Oh, wait! I got it. Jesus says, We’re the fish caught on the correct side of the boat. No. We’re all branches to his vine. No. We’re sheep, and he’s our shepherd. No, still. Here it is.
We’re the burning lamp atop a Steinhafel’s table. No, still, still. Silly me, we’re the mustard seed that grows into a humongous tree. Or, are we the clay and he the potter?
Dust! That’s it. We’re dust until he breathed life into us. Oh, wait once again. How could I forget, we’re the Prodigal Son asking for forgiveness. Or, on second thought, are we that small, little man in the tree looking for a glimpse of salvation. Now some of you may be Lazarus, thought dead but alive and well. Or, how about being pregnant at 86, like Elizabeth. Or sadly, sharing your husband as Sarah did.

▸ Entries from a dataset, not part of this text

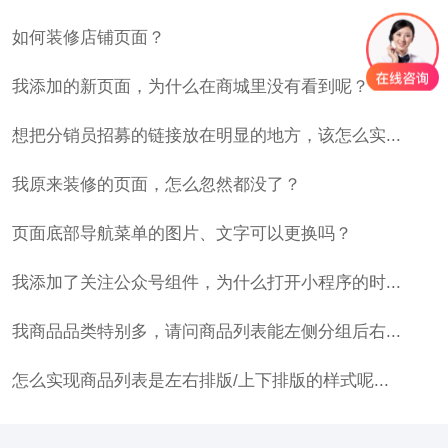
如何装修店铺页面？
我添加的新页面，为什么在商城里没有看到呢？
想把分销员招募的链接放在明显的地方，该怎么实...
我原来装修的页面，怎么忽然都没了？
页面底部导航菜单的图片、文字可以更换吗？
我添加了关注公众号组件，为什么打开小程序的时...
我商品品类特别多，请问商品列表能左侧分组后右...
怎么实现商品列表是左右排版/上下排版的样式呢...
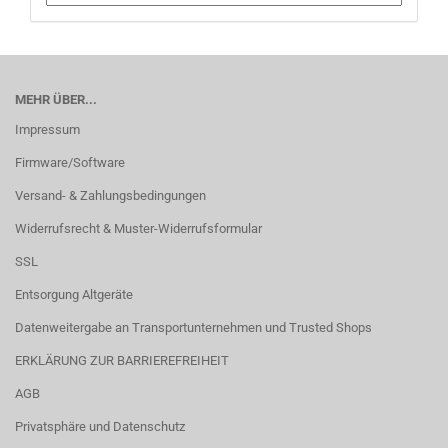
MEHR ÜBER...
Impressum
Firmware/Software
Versand- & Zahlungsbedingungen
Widerrufsrecht & Muster-Widerrufsformular
SSL
Entsorgung Altgeräte
Datenweitergabe an Transportunternehmen und Trusted Shops
ERKLÄRUNG ZUR BARRIEREFREIHEIT
AGB
Privatsphäre und Datenschutz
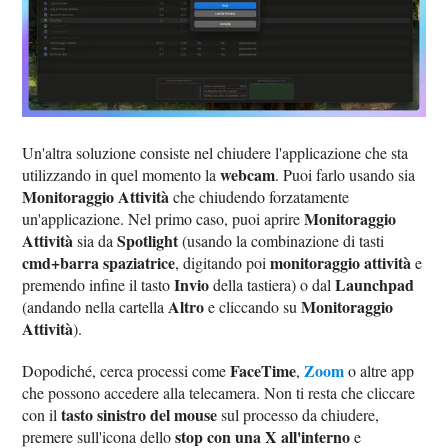
Un'altra soluzione consiste nel chiudere l'applicazione che sta
webcam
utilizzando in quel momento la
. Puoi farlo usando sia
Monitoraggio Attività
che chiudendo forzatamente
Monitoraggio
un'applicazione. Nel primo caso, puoi aprire
Attività
Spotlight
sia da
(usando la combinazione di tasti
cmd+barra spaziatrice
monitoraggio attività
, digitando poi
e
Invio
Launchpad
premendo infine il tasto
della tastiera) o dal
Altro
Monitoraggio
(andando nella cartella
e cliccando su
Attività
).
FaceTime
Zoom
Dopodiché, cerca processi come
,
o altre app
che possono accedere alla telecamera. Non ti resta che cliccare
tasto sinistro del mouse
con il
sul processo da chiudere,
stop con una X all'interno
premere sull'icona dello
e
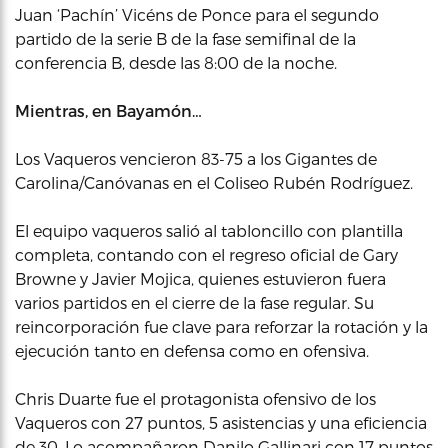
Juan ‘Pachín’ Vicéns de Ponce para el segundo
partido de la serie B de la fase semifinal de la
conferencia B, desde las 8:00 de la noche.
Mientras, en Bayamón…
Los Vaqueros vencieron 83-75 a los Gigantes de
Carolina/Canóvanas en el Coliseo Rubén Rodríguez.
El equipo vaqueros salió al tabloncillo con plantilla
completa, contando con el regreso oficial de Gary
Browne y Javier Mojica, quienes estuvieron fuera
varios partidos en el cierre de la fase regular. Su
reincorporación fue clave para reforzar la rotación y la
ejecución tanto en defensa como en ofensiva.
Chris Duarte fue el protagonista ofensivo de los
Vaqueros con 27 puntos, 5 asistencias y una eficiencia
de 30. Lo acompañaron Danilo Gallinari con 17 puntos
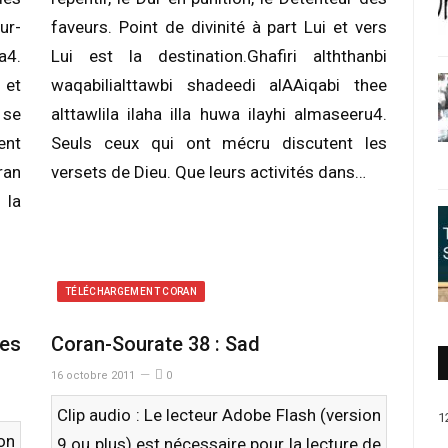
ur-
faveurs. Point de divinité à part Lui et vers
a4.
Lui est la destination.Ghafiri alththanbi
 et
waqabilialttawbi shadeedi alAAiqabi thee
 se
alttawlila ilaha illa huwa ilayhi almaseeru4.
ent
Seuls ceux qui ont mécru discutent les
an
versets de Dieu. Que leurs activités dans…
la
TÉLÉCHARGEMENT CORAN
es
Coran-Sourate 38 : Sad
16 octobre 2011
0
Clip audio : Le lecteur Adobe Flash (version
1
ion
9 ou plus) est nécessaire pour la lecture de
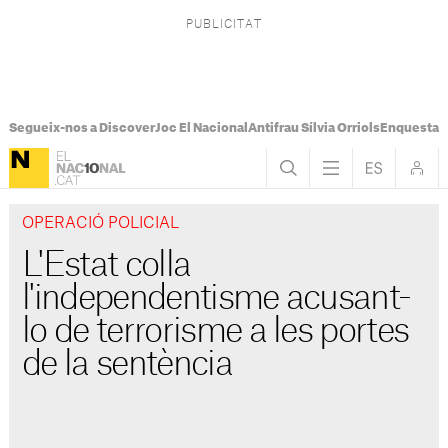
Segueix-nos a Discover
Joc El Nacional
Antifrau Sílvia Orriols
Enquesta F
OPERACIÓ POLICIAL
L'Estat colla
l'independentisme acusant-
lo de terrorisme a les portes
de la sentència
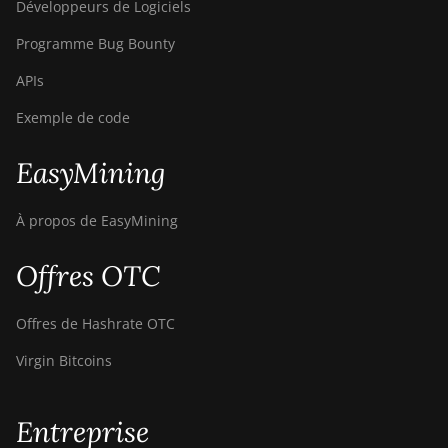
Développeurs de Logiciels
Programme Bug Bounty
APIs
Exemple de code
EasyMining
À propos de EasyMining
Offres OTC
Offres de Hashrate OTC
Virgin Bitcoins
Entreprise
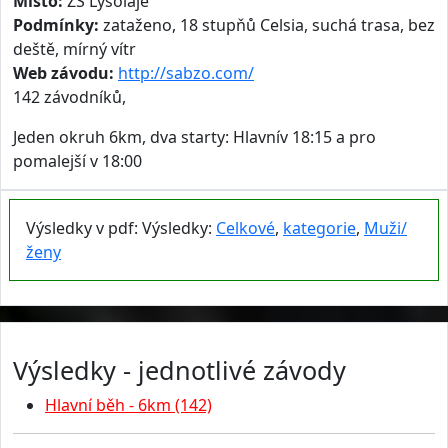
Místo:
ZŠ Lysolaje
Podmínky:
zataženo, 18 stupňů Celsia, suchá trasa, bez
deště, mírný vítr
Web závodu:
http://sabzo.com/
142 závodníků,
Jeden okruh 6km, dva starty: Hlavnív 18:15 a pro
pomalejší v 18:00
Výsledky v pdf: Výsledky:
Celkové
,
kategorie
,
Muži/
ženy
Výsledky - jednotlivé závody
Hlavní běh - 6km (142)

Should I continue? No, that’s enough. All the characters of our lives are captured in that mystical book we call the Bible. They’re all there for our reflection and application upon our own lives – at different times and in varied situations. All those Biblical people are dead. Oddly enough, or grace-filled enough, those same characters sometimes continue to live within our neighbors, family, friends, and … yes, even within ourselves.
It’s simple to view the “mustard seed” in a second grader receiving the Eucharist for the first time this weekend. Yet, what about the 86-year-olds who also have new seeds to plant during this new chapter in their long book called, “War and Peace?”

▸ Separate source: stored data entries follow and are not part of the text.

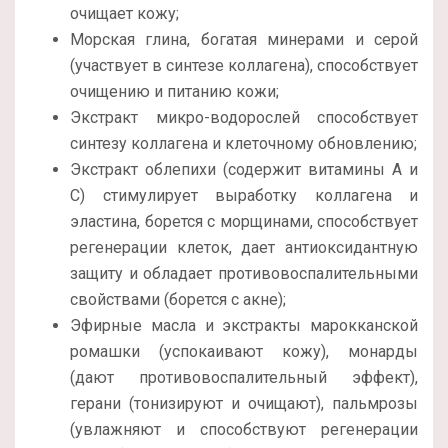
очищает кожу;
Морская глина, богатая минерами и серой
(участвует в синтезе коллагена), способствует
очищению и питанию кожи;
Экстракт микро-водорослей способствует
синтезу коллагена и клеточному обновлению;
Экстракт облепихи (содержит витамины А и
С) стимулирует выработку коллагена и
эластина, борется с морщинами, способствует
регенерации клеток, дает антиоксидантную
защиту и обладает противовоспалительными
свойствами (борется с акне);
Эфирные масла и экстракты марокканской
ромашки (успокаивают кожу), монарды
(дают противовоспалительный эффект),
герани (тонизируют и очищают), пальмрозы
(увлажняют и способствуют регенерации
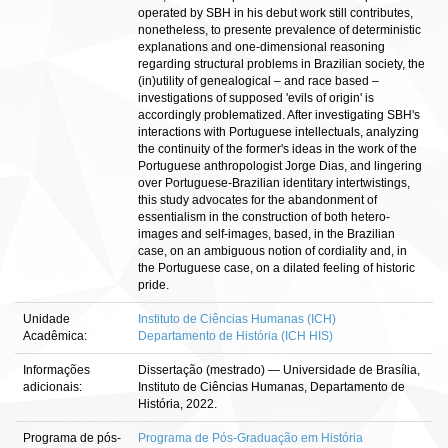
operated by SBH in his debut work still contributes,
nonetheless, to presente prevalence of deterministic
explanations and one-dimensional reasoning
regarding structural problems in Brazilian society, the
(in)utility of genealogical – and race based –
investigations of supposed 'evils of origin' is
accordingly problematized. After investigating SBH's
interactions with Portuguese intellectuals, analyzing
the continuity of the former's ideas in the work of the
Portuguese anthropologist Jorge Dias, and lingering
over Portuguese-Brazilian identitary intertwistings,
this study advocates for the abandonment of
essentialism in the construction of both hetero-
images and self-images, based, in the Brazilian
case, on an ambiguous notion of cordiality and, in
the Portuguese case, on a dilated feeling of historic
pride.
Unidade
Instituto de Ciências Humanas (ICH)
Acadêmica:
Departamento de História (ICH HIS)
Informações
Dissertação (mestrado) — Universidade de Brasília,
adicionais:
Instituto de Ciências Humanas, Departamento de
História, 2022.
Programa de pós-
Programa de Pós-Graduação em História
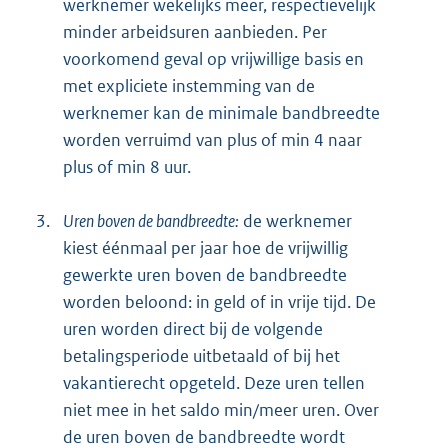
werknemer wekelijks meer, respectievelijk
minder arbeidsuren aanbieden. Per
voorkomend geval op vrijwillige basis en
met expliciete instemming van de
werknemer kan de minimale bandbreedte
worden verruimd van plus of min 4 naar
plus of min 8 uur.
3.
Uren boven de bandbreedte:
de werknemer
kiest éénmaal per jaar hoe de vrijwillig
gewerkte uren boven de bandbreedte
worden beloond: in geld of in vrije tijd. De
uren worden direct bij de volgende
betalingsperiode uitbetaald of bij het
vakantierecht opgeteld. Deze uren tellen
niet mee in het saldo min/meer uren. Over
de uren boven de bandbreedte wordt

I imagined Zacchaeus as a physically very tall and proud man. He only became small and needing to climb a tree because he thought little of people and treated them that same way for his own personal, financial gain.
I definitely know that we are all that unnamed Prodigal Son because his name can be any of ours. We make up a confession and begin to spit it out, but God kills the fatted calf in our honor because he’s forgiven us before we can finish our speech. We admitted our wrongdoing. That’s all that God commands of us. How about the crucifixion, we’ve mostly likely been both thieves, one demanding and the other admitting.

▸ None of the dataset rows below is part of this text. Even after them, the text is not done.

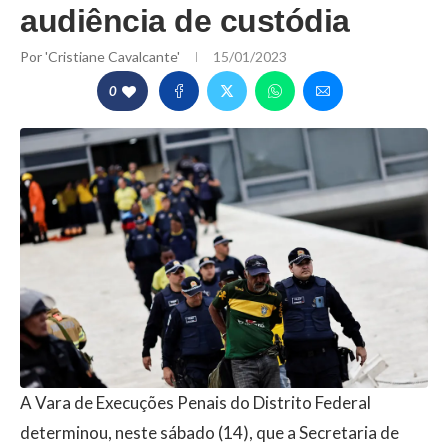
audiência de custódia
Por
'Cristiane Cavalcante'
15/01/2023
0
A Vara de Execuções Penais do Distrito Federal
determinou, neste sábado (14), que a Secretaria de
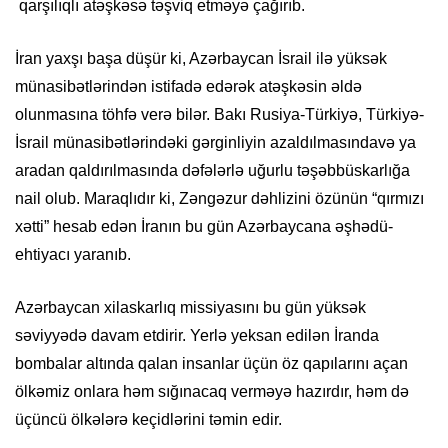
qarşılıqlı atəşkəsə təşviq etməyə çağırıb.
İran yaxşı başa düşür ki, Azərbaycan İsrail ilə yüksək
münasibətlərindən
istifadə edərək atəşkəsin əldə
olunmasına
töhfə verə bilər. Bakı Rusiya-Türkiyə, Türkiyə-
İsrail
münasibətlərindəki
gərginliyin
azaldılmasında
və ya
aradan
qaldırılmasında
dəfələrlə uğurlu təşəbbüskarlığa
nail olub. Maraqlıdır ki, Zəngəzur dəhlizini özünün “qırmızı
xətti” hesab edən İranın bu gün Azərbaycana
əşhədü
-
ehtiyacı yaranıb.
Azərbaycan xilaskarlıq missiyasını bu gün yüksək
səviyyədə davam etdirir. Yerlə yeksan edilən İranda
bombalar altında qalan insanlar üçün öz qapılarını açan
ölkəmiz onlara həm sığınacaq verməyə hazırdır, həm də
üçüncü ölkələrə keçidlərini təmin edir.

I’ve never understood us being “fish” or “sheep” in the eyes of Jesus. Both creatures are foolish and silly. Yet, both also are committed to community. A union of purpose and spirit. And, both needing a leader. But, I guess, even one fish and a single sheep can get wrapped up in oneself, self-serving, and thoughtless in uncaring and uncharitable ways.
Is this about us? I thought we were talking about fish and sheep? Oh, wait.